The Best Is Yet to Come
I never thought being in recovery could be such a wonderful journey into the unknown. Life in recovery feels mysterious and exciting, like walking along a misty path in the forest and catching enticing glimpses of the road ahead. While re-creating my life in sobriety, I began experimenting with new ways of interacting with my environment and the world.
I still practice these new behaviors today – nine years of sobriety later. It is my sincere desire to share my recovery experiences with Recovery Campus readers in hopes that my story can help someone new in recovery stay on the path.
Each day I would ask for guidance, and for a sign that the guidance received was clearly meant for me. After writing down my request or stating it out loud, I would thank God and the universe for sending me the answer.
It didn’t take long for the world to begin interacting with me differently. My intent and expectation had been reset to receive information in this way, and the world began speaking to me through signs: snatches of overheard conversation in a grocery store, words on a billboard, a message in a song on the radio, or through the simple words of a child. When I was between jobs I asked for a sign of my next step in my career path. One day I was browsing through my email, and up popped a random job opportunity announcement. As I read the job description, my whole body began vibrating and an electric shock went through me – ZAP ZZZZZZZZZZZ, and I knew that I had to apply for this job. It was a job announcement for The Stacie Mathewson Foundation, which is now Transforming Youth Recovery, who became and is still my employer!
Several years ago I remember asking what the next year had in store for me. I turned on the TV in time to hear someone say, “The best is yet to come.” It felt as if those words were being spoken to me personally, and I took them into my soul and started believing them.
As I learned to trust in my ability to attract guidance when I needed it, I began to see the world as a friendly, supportive place where all my needs were met. I stopped being anxious about the unknowns in life and started trusting in the universe to provide whatever it was that I needed and to trust that whatever I received was appropriate.
This new way of interacting with the world helps me to better prioritize and accomplish my school and work assignments.

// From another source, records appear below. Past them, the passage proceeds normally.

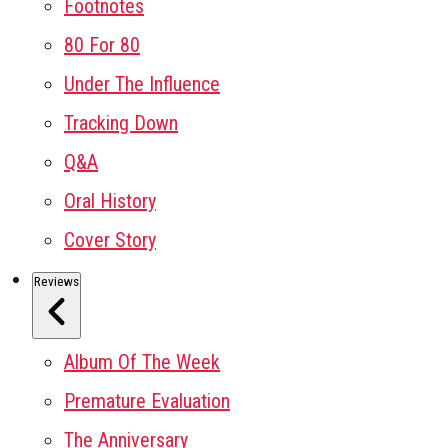
Footnotes
80 For 80
Under The Influence
Tracking Down
Q&A
Oral History
Cover Story
Reviews
Album Of The Week
Premature Evaluation
The Anniversary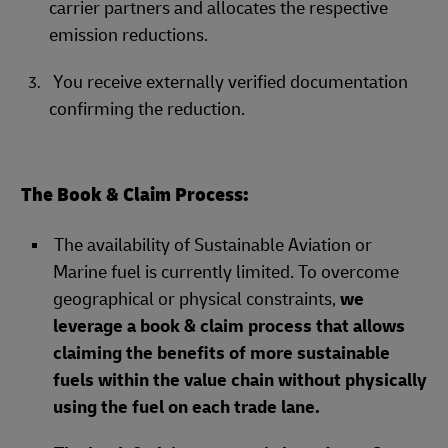
carrier partners and allocates the respective
emission reductions.
You receive externally verified documentation
confirming the reduction.
The Book & Claim Process:
The availability of Sustainable Aviation or
Marine fuel is currently limited. To overcome
geographical or physical constraints,
we
leverage a book & claim process that allows
claiming the benefits of more sustainable
fuels within the value chain without physically
using the fuel on each trade lane.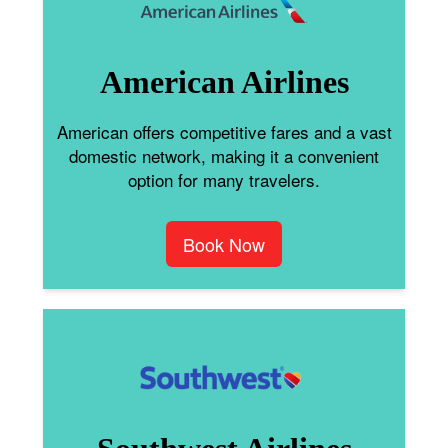
American Airlines
American offers competitive fares and a vast
domestic network, making it a convenient
option for many travelers.
Book Now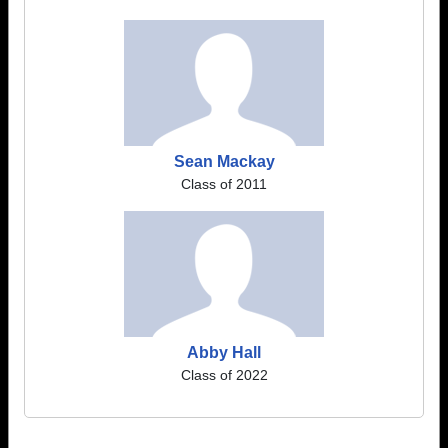
Sean Mackay
Class of 2011
Abby Hall
Class of 2022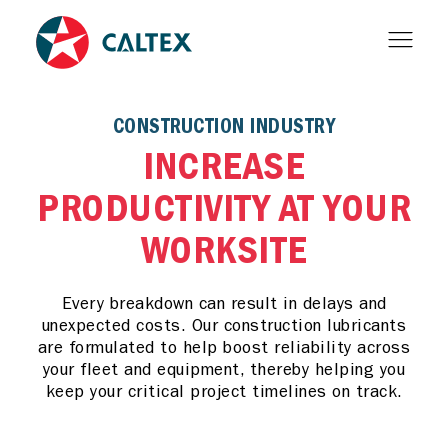
CONSTRUCTION INDUSTRY
INCREASE
PRODUCTIVITY AT YOUR
WORKSITE
Every breakdown can result in delays and
unexpected costs. Our construction lubricants
are formulated to help boost reliability across
your fleet and equipment, thereby helping you
keep your critical project timelines on track.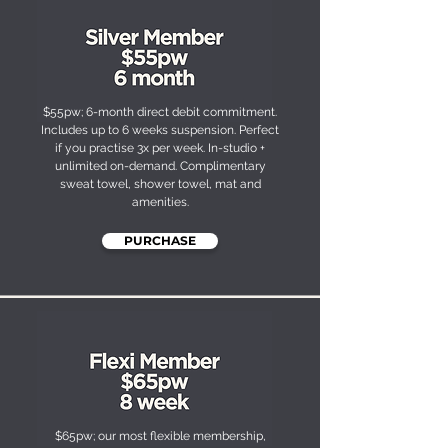
$55pw; 6-month direct debit commitment.
Includes up to 6 weeks suspension. Perfect
if you practise 3x per week. In-studio +
unlimited on-demand. Complimentary
sweat towel, shower towel, mat and
amenities.
PURCHASE
$65pw; our most flexible membership,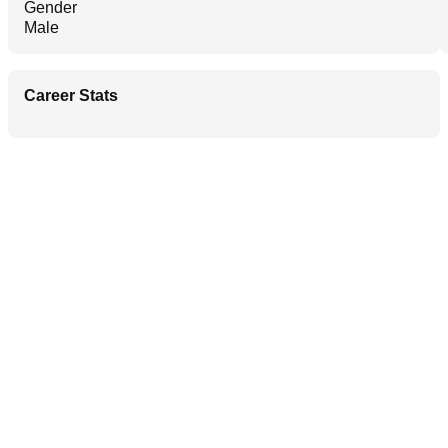
Gender
Male
Career Stats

Rather than feel stressed out about all the things I must do, I now make a list, look at the list, and ask myself what next three things will bring me the greatest joy to accomplish! My daunting list of to-do’s have become fun now that I look at my responsibilities through a lens of joy.
Things I once found the most challenging, I now trust are put in front of me because I can successfully achieve them. I am now more comfortable trusting the universe to deliver information when I need it by saying the mantra, “All the information I now need comes to me easily and effortlessly.” I repeat this mantra over and over again. Each time an answer or a piece of information comes to me, I immediately give thanks, further reinforcing my intention and expectation to receive guidance.
Gratitude also plays a huge role in my new life as I immediately thank God and the universe for sending me important signs. This interaction has become a daily, joyful routine. Life in recovery is whatever we make it. A friend of mine says it best: “I thought I’d lived a full life, but with recovery, life has just begun. “
I truly believe that new and wonderful experiences are available for all of us who have chosen to walk the path of recovery. In recovery I have learned to live life without feeling I need something outside of myself to feel whole. I have learned how to process uncomfortable feelings in healthy ways. I have learned how to be a good friend to myself and others, and I have learned how to manage stressful situations and workloads with grace and confidence.
Even when something occurs that could take me out of balance, I give thanks for the opportunity to practice staying in balance in challenging circumstances. Now I feel more connected to my surroundings and to the people in my life. I enjoy knowing that no matter what happens, it will be okay, and I trust that the signs and information I need will come to me when I need it because . . . the best is yet to come.